McGrady was the first to speak, and he reached immediately for the boxing metaphor.

"Well, he kicked the game off with 10 and 10 in the first quarter," McGrady said. "So that told me that he was locked in, ready to go. And then just the boxing match, the heavyweight boxing match that was going back and forth — the jab, the jab, the jab, and Wemby answer, OKC answer, Wemby answer, Caruso answer, Wemby answer, JDub answer. It was just one of them great games. To me, it was an instant classic game that you go back and watch — this game on the Western Conference Finals."

The comparison that landed hardest came when McGrady, asked to put the night in a wider historical frame, paused and reached for a moment that lives in OKC's own broadcast lore.

"This took me back on this floor watching Steph Curry come across that half court and hitting that shot on OKC," McGrady said, referencing Curry's iconic February 2016 half-court winner at Oklahoma City. "Wow. He's doing this in the Western Conference Finals. I mean, during overtime — like that wasn't in the middle of the game. It was absolutely necessary to stay in and win the game. Push it to double overtime. They needed it."

The defining sequence the McGrady comment refers to is Wembanyama's 28-foot pull-up with 26 seconds left in the first overtime that forced double overtime. He followed it with two block-and-finishes in the final 60 seconds of the second overtime, including a chase-down rejection of Jalen Williams whose hamstring had only just healed.

McGrady was unwilling to let any qualifier survive on air.

"He pulled up a three. He got a block. He got a one-handed dunk. He was still on the ground. Anything you can do in a basketball game," he said. "So when you watch that and guys who've done this at the highest level, you got to marvel at that."

Anthony's contribution was shorter, but no less complimentary, and pivoted to the question lurking under the Spurs' Game 1 win: that the team around Wembanyama is much younger than the moment suggests.

"It's a very young team, but it's a bunch of guys that really truly believe in themselves and the ability to get this done this year," Anthony said. "I know we talk about the young and experienced.
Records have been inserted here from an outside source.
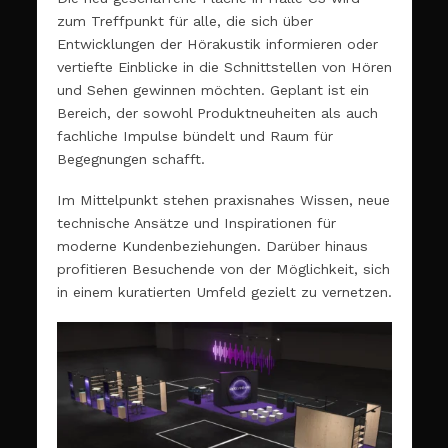
zum Treffpunkt für alle, die sich über
Entwicklungen der Hörakustik informieren oder
vertiefte Einblicke in die Schnittstellen von Hören
und Sehen gewinnen möchten. Geplant ist ein
Bereich, der sowohl Produktneuheiten als auch
fachliche Impulse bündelt und Raum für
Begegnungen schafft.
Im Mittelpunkt stehen praxisnahes Wissen, neue
technische Ansätze und Inspirationen für
moderne Kundenbeziehungen. Darüber hinaus
profitieren Besuchende von der Möglichkeit, sich
in einem kuratierten Umfeld gezielt zu vernetzen.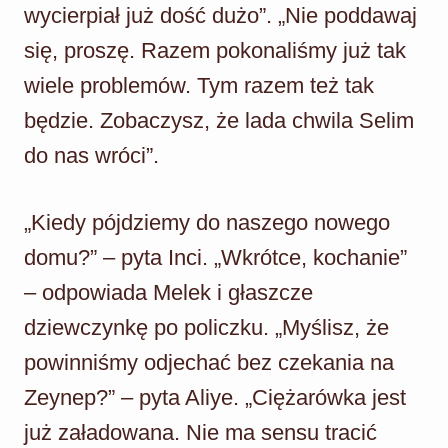
wycierpiał już dość dużo”. „Nie poddawaj
się, proszę. Razem pokonaliśmy już tak
wiele problemów. Tym razem też tak
będzie. Zobaczysz, że lada chwila Selim
do nas wróci”.
„Kiedy pójdziemy do naszego nowego
domu?” – pyta Inci. „Wkrótce, kochanie”
– odpowiada Melek i głaszcze
dziewczynkę po policzku. „Myślisz, że
powinniśmy odjechać bez czekania na
Zeynep?” – pyta Aliye. „Ciężarówka jest
już załadowana. Nie ma sensu tracić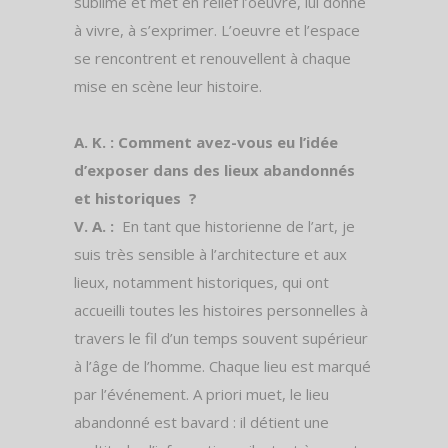
sublime et met en relief l’oeuvre, lui donne
à vivre, à s’exprimer. L’oeuvre et l’espace
se rencontrent et renouvellent à chaque
mise en scène leur histoire.
A. K. : Comment avez-vous eu l’idée
d’exposer dans des lieux abandonnés
et historiques ?
V. A. :
En tant que historienne de l’art, je
suis très sensible à l’architecture et aux
lieux, notamment historiques, qui ont
accueilli toutes les histoires personnelles à
travers le fil d’un temps souvent supérieur
à l’âge de l’homme. Chaque lieu est marqué
par l’événement. A priori muet, le lieu
abandonné est bavard : il détient une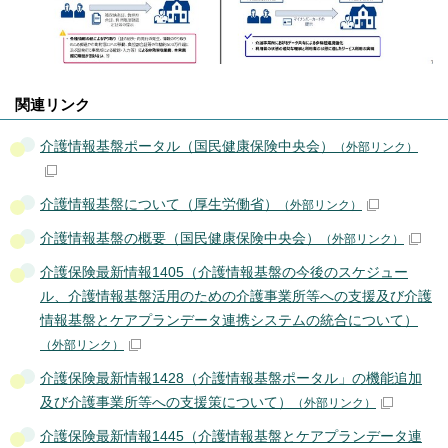
関連リンク
介護情報基盤ポータル（国民健康保険中央会）
（外部リンク）
介護情報基盤について（厚生労働省）
（外部リンク）
介護情報基盤の概要（国民健康保険中央会）
（外部リンク）
介護保険最新情報1405（介護情報基盤の今後のスケジュー
ル、介護情報基盤活用のための介護事業所等への支援及び介護
情報基盤とケアプランデータ連携システムの統合について）
（外部リンク）
介護保険最新情報1428（介護情報基盤ポータル」の機能追加
及び介護事業所等への支援策について）
（外部リンク）
介護保険最新情報1445（介護情報基盤とケアプランデータ連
They're experienced."

Anthony then highlighted the under-noticed sub-plot that Spurs coach Mitch Johnson is leaning on a rookie point guard for a reason that was not in the pre-series scouting report.

"By the way, listen, Dylan Harper had to jump into the lineup because we found out De'Aaron Fox was not playing due to an ankle injury," Anthony said. "He entered the game questionable. So that meant their starting lineup, no one was over 25 years old. So this was a young team that had to come on the road and steal one in Oklahoma City."

It is rare for the McGrady–Anthony tunnel-stand to produce on-air superlatives this open. Wembanyama, in their words, has earned them. Game 2 in Oklahoma City on Thursday will tell whether the Steph Curry comparison ages as well as the moment that made it.